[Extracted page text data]
※

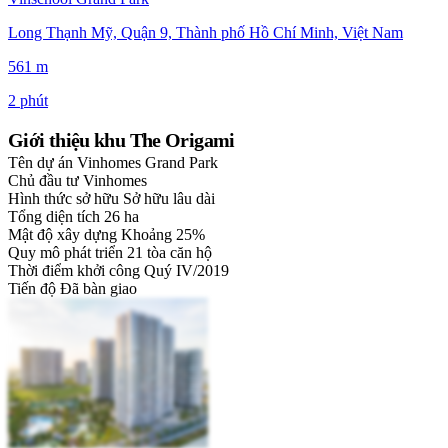
Long Thạnh Mỹ, Quận 9, Thành phố Hồ Chí Minh, Việt Nam
561 m
2 phút
Giới thiệu khu The Origami
Tên dự án
Vinhomes Grand Park
Chủ đầu tư
Vinhomes
Hình thức sở hữu
Sở hữu lâu dài
Tổng diện tích
26 ha
Mật độ xây dựng
Khoảng 25%
Quy mô phát triển
21 tòa căn hộ
Thời điểm khởi công
Quý IV/2019
Tiến độ
Đã bàn giao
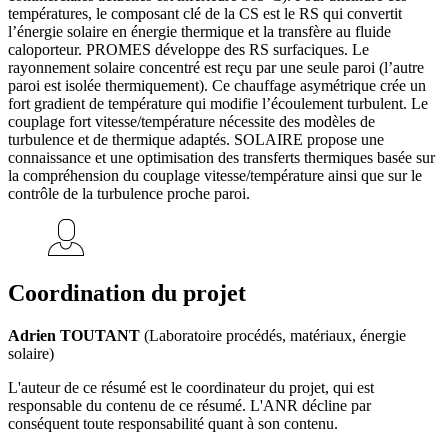
températures, le composant clé de la CS est le RS qui convertit
l’énergie solaire en énergie thermique et la transfère au fluide
caloporteur. PROMES développe des RS surfaciques. Le
rayonnement solaire concentré est reçu par une seule paroi (l’autre
paroi est isolée thermiquement). Ce chauffage asymétrique crée un
fort gradient de température qui modifie l’écoulement turbulent. Le
couplage fort vitesse/température nécessite des modèles de
turbulence et de thermique adaptés. SOLAIRE propose une
connaissance et une optimisation des transferts thermiques basée sur
la compréhension du couplage vitesse/température ainsi que sur le
contrôle de la turbulence proche paroi.
Coordination du projet
Adrien TOUTANT
(Laboratoire procédés, matériaux, énergie
solaire)
L'auteur de ce résumé est le coordinateur du projet, qui est
responsable du contenu de ce résumé. L'ANR décline par
conséquent toute responsabilité quant à son contenu.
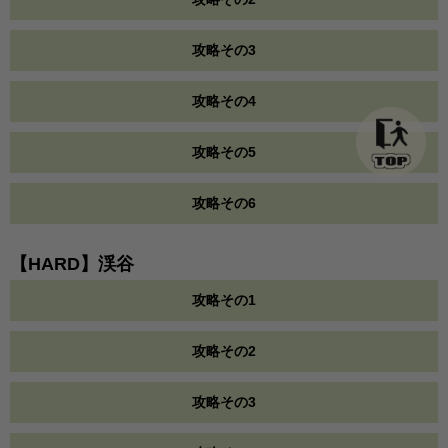
攻略その3
攻略その4
攻略その5
攻略その6
【HARD】渓谷
攻略その1
攻略その2
攻略その3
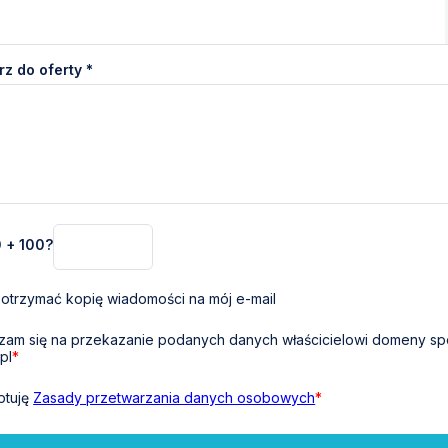
z do oferty *
0 + 100?
otrzymać kopię wiadomości na mój e-mail
am się na przekazanie podanych danych właścicielowi domeny sp
pl
*
ptuję
Zasady przetwarzania danych osobowych
*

※

● **Problem statement**
In the listing, reproduce the lines from the one containing "z do oferty *" through the end of the listing, switching "e-mail" to "adres e-mail" and leaving everything else unchanged.

● **Exercise output**
z do oferty *
0 + 100?
otrzymać kopię wiadomości na mój adres e-mail
am się na przekazanie podanych danych właścicielowi domeny sp
pl
*
ptuję
Zasady przetwarzania danych osobowych
*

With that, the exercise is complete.